Die Start-up-Szene in Deutschland boomt. Zahlreiche Städte und Regionen werben um Gründer – und suchen nach den eigenen Stärken.
Mit Hornbrille, Hemd und Coffe-to-Go-Becher am Laptop die Welt verändern – seit Facebook und Co. ranken sich um Start-up-Gründer viele Klischees. Als jung, dynamisch und hip gilt die Szene. Jung, dynamisch und hip müssen daher auch die Orte sein, an denen sie sich niederlässt. In Deutschland bringt man damit vor allem Berlin in Verbindung. Doch auch andere Städte und Regionen geben sich immer mehr Mühe beim Buhlen um kreative Köpfe.
„Für die kleinen und mittleren Städte jenseits der großen Start-up-Hochburgen ist es natürlich eine Frage der Attraktivität“, sagt Gründungsexperte Martin Kamprath, Manager für das Ausgründungsprogramm „Helmholtz Enterprise“ bei der Helmholtz-Gemeinschaft. „Wie kann man junge, motivierte Menschen hier halten und gleichzeitig die regionale Wirtschaft mit Innovationen stärken?“
Bei der Antwort auf diese Frage setzen auch die Großen auf Förderprogramme und Kooperationen mit Unis – sowie auf die Pflege des eigenen Start-up-Images. Die Wirtschaftsbehörde Hamburg etwa verweist auf zahlreiche Acceleratoren, Inkubatoren und Coworking-Spaces, die sich in der Hansestadt fänden. Die Begriffe bezeichnen Einrichtungen und Unterstützer, in und mit denen sich Gründer vernetzen und beraten lassen können.
In Köln wiederum wird heute ebenfalls der Grundstein für ein solches Coworking-Space gelegt, ein Bürogebäude, in dem sich Start-up-Unternehmer Arbeitsräume mieten und sich austauschen sollen. Bauherr ist das Kölner Start-up Fond of, das vor allem für seine modischen und nachhaltigen Rucksäcke und Schulranzen bekannt ist.
Offene Räume sowie Freizeit- und Entspannungsmöglichkeiten wie Kicker und Tischtennis sollen für einen Hauch Silicon Valley im Kölner Stadtteil Ehrenfeld sorgen. Die Start-up-Szene im gesamten Bundesland vernetzt sich dabei immer enger. Das Land NRW wiederum will mit Gründerstipendium und einer vernetzteren Hochschullandschaft attraktiv für Gründer werden.

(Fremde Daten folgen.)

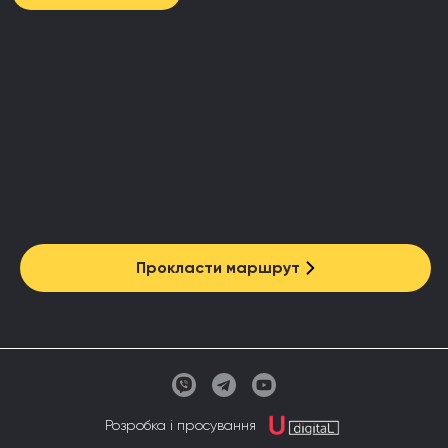
Прокласти маршрут
Розробка і просування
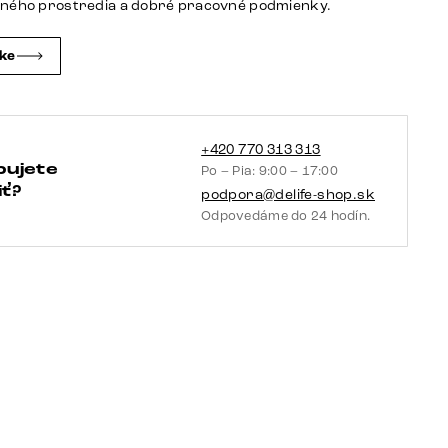
tného prostredia a dobré pracovné podmienky.
Flow-
Edge
čke
Sarity
kov
čierna
+420 770 313 313
bujete
Po – Pia: 9:00 – 17:00
ť?
podpora@delife-shop.sk
Odpovedáme do 24 hodín.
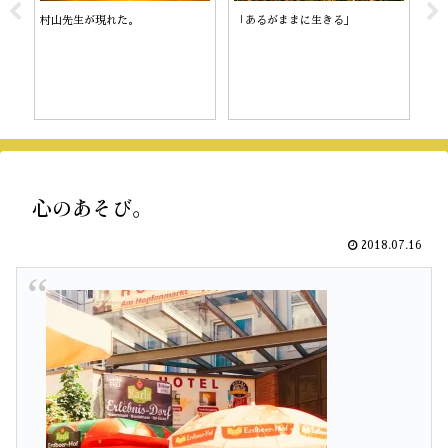
村山先生が現れた。
「あるがままに生きる」
陰
心のあそび。
2018.07.16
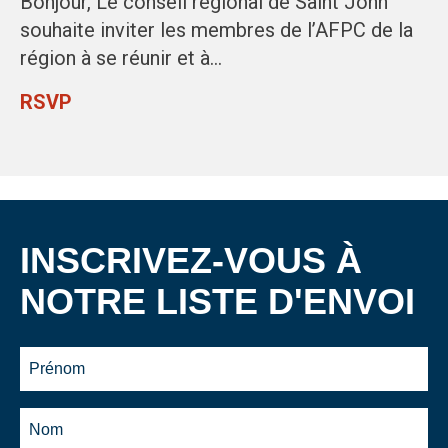
Bonjour, Le conseil régional de Saint John
souhaite inviter les membres de l’AFPC de la
région à se réunir et à…
RSVP
INSCRIVEZ-VOUS À
NOTRE LISTE D'ENVOI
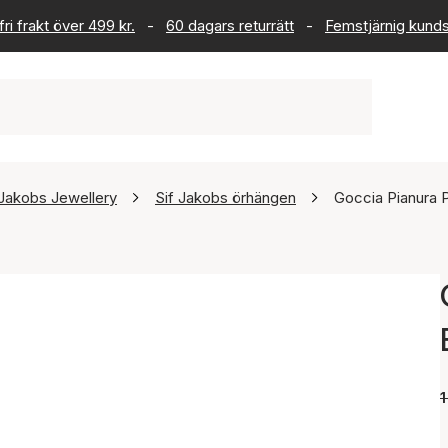
ri frakt över 499 kr.
-
60 dagars returrätt
-
Femstjärnig kund
 Jakobs Jewellery
Sif Jakobs örhängen
Goccia Pianura P
1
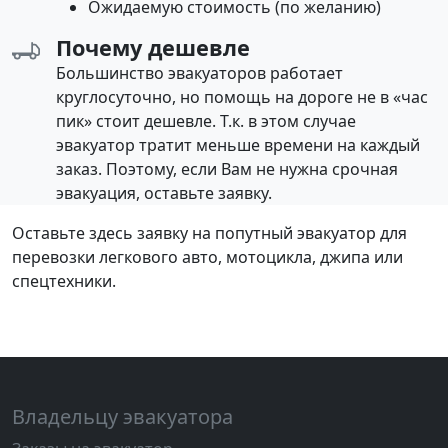
Ожидаемую стоимость (по желанию)
Почему дешевле
Большинство эвакуаторов работает
круглосуточно, но помощь на дороге не в «час
пик» стоит дешевле. Т.к. в этом случае
эвакуатор тратит меньше времени на каждый
заказ. Поэтому, если Вам не нужна срочная
эвакуация, оставьте заявку.
Оставьте здесь заявку на попутный эвакуатор для
перевозки легкового авто, мотоцикла, джипа или
спецтехники.
Владельцу эвакуатора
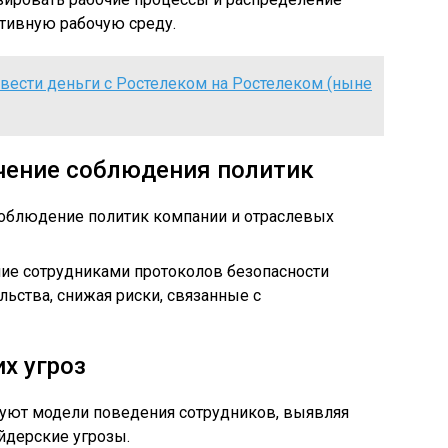
ктивную рабочую среду.
вести деньги с Ростелеком на Ростелеком (ныне
чение соблюдения политик
соблюдение политик компании и отраслевых
ние сотрудниками протоколов безопасности
льства, снижая риски, связанные с
х угроз
уют модели поведения сотрудников, выявляя
йдерские угрозы.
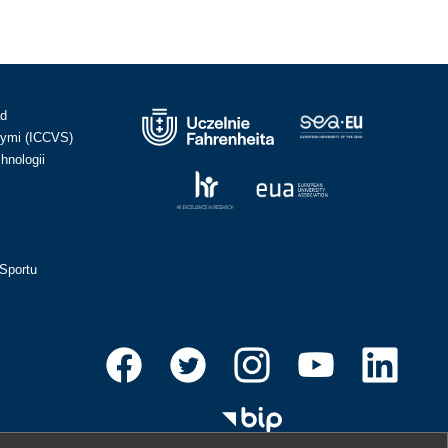
ad
ymi (ICCVS)
hnologii
Sportu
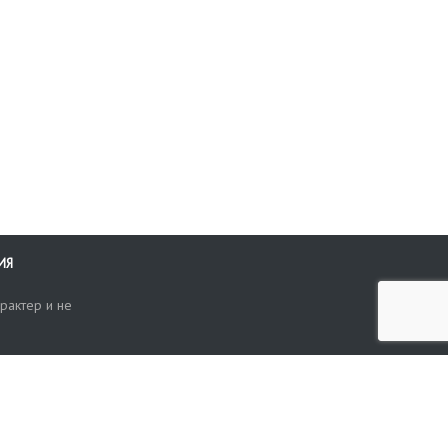
ИЯ
рактер и не
ти
опросы, жалобы или пожелания по работе аукциона вы можете
Поиск по сайту
ть нам через форму обратной связи:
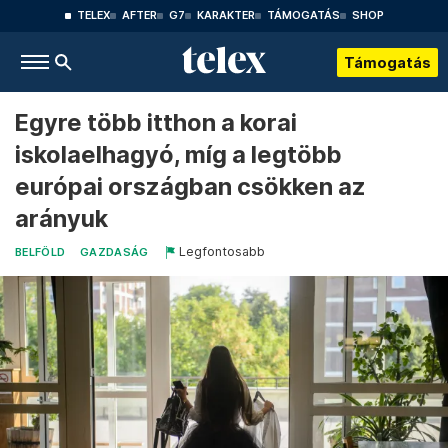
TELEX
AFTER
G7
KARAKTER
TÁMOGATÁS
SHOP
Támogatás
Egyre több itthon a korai
iskolaelhagyó, míg a legtöbb
európai országban csökken az
arányuk
Legfontosabb
BELFÖLD
GAZDASÁG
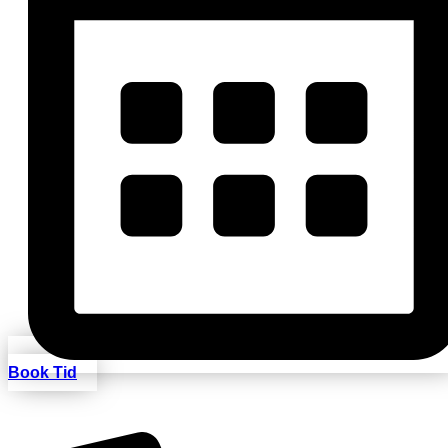
Book Tid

„Da ist natürlich auch unheimlich viel Klischee dabei, dass man als Start-up in so einer Umgebung zu sein hat“, sagt Helmholtz-Gründundsexperte Kamprath. Viele Wagniskapitalgeber würden inzwischen angeben, Gründern von einer solchen Umgebung abzuraten. „Da ist die Gefahr von sehr viel Ablenkung“, sagt Kamprath. „Man kann sich eben auch totvernetzen. Irgendwann muss man anfangen sich zu fokussieren und die Dinge umzusetzen.“ Auf der anderen Seite böten solche Räume Platz, um vergleichsweise günstig mit kurzfristigen Mietverträgen am eigenen Erfolg zu arbeiten. „Man kann also nicht pauschal sagen, das ist gut oder schlecht.“
Zudem tut den Städten und Regionen unrecht, wer behauptet, sie kümmerten sich vor allem um ihren Ruf bei Laptop-Latte-Macchiato-Gründern. Co-Working-Spaces und Inkubatoren sind stets nur Teil eines Gesamtpakets aus Fördergeldern, Beratung und Stärkung des wissenschaftlichen Umfelds.